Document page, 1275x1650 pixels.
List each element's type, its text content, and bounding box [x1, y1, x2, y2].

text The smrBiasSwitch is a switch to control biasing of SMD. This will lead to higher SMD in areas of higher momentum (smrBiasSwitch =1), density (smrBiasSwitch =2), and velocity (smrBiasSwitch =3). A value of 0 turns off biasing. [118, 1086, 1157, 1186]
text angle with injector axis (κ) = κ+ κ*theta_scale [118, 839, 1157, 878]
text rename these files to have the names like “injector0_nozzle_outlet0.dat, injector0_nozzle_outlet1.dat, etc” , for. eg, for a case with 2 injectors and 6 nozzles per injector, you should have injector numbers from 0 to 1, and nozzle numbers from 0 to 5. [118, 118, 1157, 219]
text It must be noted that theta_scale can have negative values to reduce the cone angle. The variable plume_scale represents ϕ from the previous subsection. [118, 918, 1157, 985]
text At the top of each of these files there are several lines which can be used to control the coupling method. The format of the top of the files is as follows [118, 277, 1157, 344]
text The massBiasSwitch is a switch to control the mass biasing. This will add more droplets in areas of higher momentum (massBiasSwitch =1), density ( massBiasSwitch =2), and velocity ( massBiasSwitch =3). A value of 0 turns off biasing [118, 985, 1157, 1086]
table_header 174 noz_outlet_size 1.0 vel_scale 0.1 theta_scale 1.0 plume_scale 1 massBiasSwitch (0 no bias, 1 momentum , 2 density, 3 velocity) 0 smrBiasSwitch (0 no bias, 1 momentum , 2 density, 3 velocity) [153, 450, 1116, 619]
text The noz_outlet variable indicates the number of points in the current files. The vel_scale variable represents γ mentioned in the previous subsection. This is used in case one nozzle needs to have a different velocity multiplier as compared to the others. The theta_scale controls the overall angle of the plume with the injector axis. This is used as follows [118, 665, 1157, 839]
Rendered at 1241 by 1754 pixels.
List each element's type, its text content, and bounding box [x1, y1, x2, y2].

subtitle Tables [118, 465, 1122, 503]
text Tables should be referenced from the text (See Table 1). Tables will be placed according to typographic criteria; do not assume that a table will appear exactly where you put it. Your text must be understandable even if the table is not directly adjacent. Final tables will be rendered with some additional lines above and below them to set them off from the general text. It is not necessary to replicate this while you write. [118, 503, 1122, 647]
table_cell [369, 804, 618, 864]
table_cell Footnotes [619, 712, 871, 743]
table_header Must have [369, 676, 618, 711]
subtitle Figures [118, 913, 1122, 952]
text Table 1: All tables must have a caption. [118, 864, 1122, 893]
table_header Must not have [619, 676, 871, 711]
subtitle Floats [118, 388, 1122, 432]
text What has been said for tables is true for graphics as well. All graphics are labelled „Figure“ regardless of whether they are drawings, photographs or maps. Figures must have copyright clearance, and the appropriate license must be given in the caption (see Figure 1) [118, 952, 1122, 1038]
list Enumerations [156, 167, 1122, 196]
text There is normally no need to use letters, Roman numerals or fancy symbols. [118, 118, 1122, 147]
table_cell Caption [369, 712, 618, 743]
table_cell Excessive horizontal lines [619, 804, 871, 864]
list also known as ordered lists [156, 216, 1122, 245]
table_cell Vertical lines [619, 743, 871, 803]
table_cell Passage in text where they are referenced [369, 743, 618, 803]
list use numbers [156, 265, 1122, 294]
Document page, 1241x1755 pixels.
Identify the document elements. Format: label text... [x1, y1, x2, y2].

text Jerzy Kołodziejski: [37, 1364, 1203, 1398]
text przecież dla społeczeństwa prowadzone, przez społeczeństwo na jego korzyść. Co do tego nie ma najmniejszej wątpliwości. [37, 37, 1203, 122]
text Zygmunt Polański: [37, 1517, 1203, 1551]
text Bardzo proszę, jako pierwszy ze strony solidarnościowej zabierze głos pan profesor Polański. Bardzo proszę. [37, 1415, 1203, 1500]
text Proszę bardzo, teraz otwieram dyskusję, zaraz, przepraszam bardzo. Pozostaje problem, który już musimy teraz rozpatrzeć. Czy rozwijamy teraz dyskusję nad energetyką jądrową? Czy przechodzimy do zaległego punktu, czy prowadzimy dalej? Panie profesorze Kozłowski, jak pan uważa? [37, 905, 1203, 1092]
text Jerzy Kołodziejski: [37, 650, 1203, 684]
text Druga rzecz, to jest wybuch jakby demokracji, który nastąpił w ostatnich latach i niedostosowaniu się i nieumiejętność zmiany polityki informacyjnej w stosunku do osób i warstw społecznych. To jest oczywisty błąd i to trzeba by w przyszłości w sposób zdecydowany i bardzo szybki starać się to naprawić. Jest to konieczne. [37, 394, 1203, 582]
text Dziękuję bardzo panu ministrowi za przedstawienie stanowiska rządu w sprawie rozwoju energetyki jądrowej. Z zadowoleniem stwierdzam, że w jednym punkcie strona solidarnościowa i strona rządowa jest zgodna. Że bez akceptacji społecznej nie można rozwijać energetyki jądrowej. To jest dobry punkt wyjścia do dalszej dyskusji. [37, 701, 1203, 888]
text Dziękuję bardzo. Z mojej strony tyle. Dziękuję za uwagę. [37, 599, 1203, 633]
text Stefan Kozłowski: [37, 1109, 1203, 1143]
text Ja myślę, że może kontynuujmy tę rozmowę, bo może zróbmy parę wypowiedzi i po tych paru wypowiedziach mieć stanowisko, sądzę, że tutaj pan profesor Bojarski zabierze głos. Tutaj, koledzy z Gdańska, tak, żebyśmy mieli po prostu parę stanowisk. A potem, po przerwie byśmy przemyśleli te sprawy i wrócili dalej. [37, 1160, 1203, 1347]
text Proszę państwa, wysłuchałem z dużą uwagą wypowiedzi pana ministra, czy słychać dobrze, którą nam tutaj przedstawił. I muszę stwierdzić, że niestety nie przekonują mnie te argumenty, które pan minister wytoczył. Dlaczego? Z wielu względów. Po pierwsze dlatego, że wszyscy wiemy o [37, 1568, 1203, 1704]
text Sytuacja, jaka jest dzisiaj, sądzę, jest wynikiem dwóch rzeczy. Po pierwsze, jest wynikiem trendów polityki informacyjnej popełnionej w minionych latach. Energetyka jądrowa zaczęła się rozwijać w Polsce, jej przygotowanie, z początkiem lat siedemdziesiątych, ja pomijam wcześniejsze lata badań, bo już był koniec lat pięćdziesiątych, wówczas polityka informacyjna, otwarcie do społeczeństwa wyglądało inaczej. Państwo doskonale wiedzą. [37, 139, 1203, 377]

========

## EXERCISE DIRECTIONS
Repeat the lines of the data above word for word. Begin at the line that has "text Jerzy Kołodziejski: [37, 1364, 1203, 1398]" and stop after the line that has "text Zygmunt Polański: [37, 1517, 1203, 1551]", keeping both of those lines.

## COMPLETED TASK
text Jerzy Kołodziejski: [37, 1364, 1203, 1398]
text przecież dla społeczeństwa prowadzone, przez społeczeństwo na jego korzyść. Co do tego nie ma najmniejszej wątpliwości. [37, 37, 1203, 122]
text Zygmunt Polański: [37, 1517, 1203, 1551]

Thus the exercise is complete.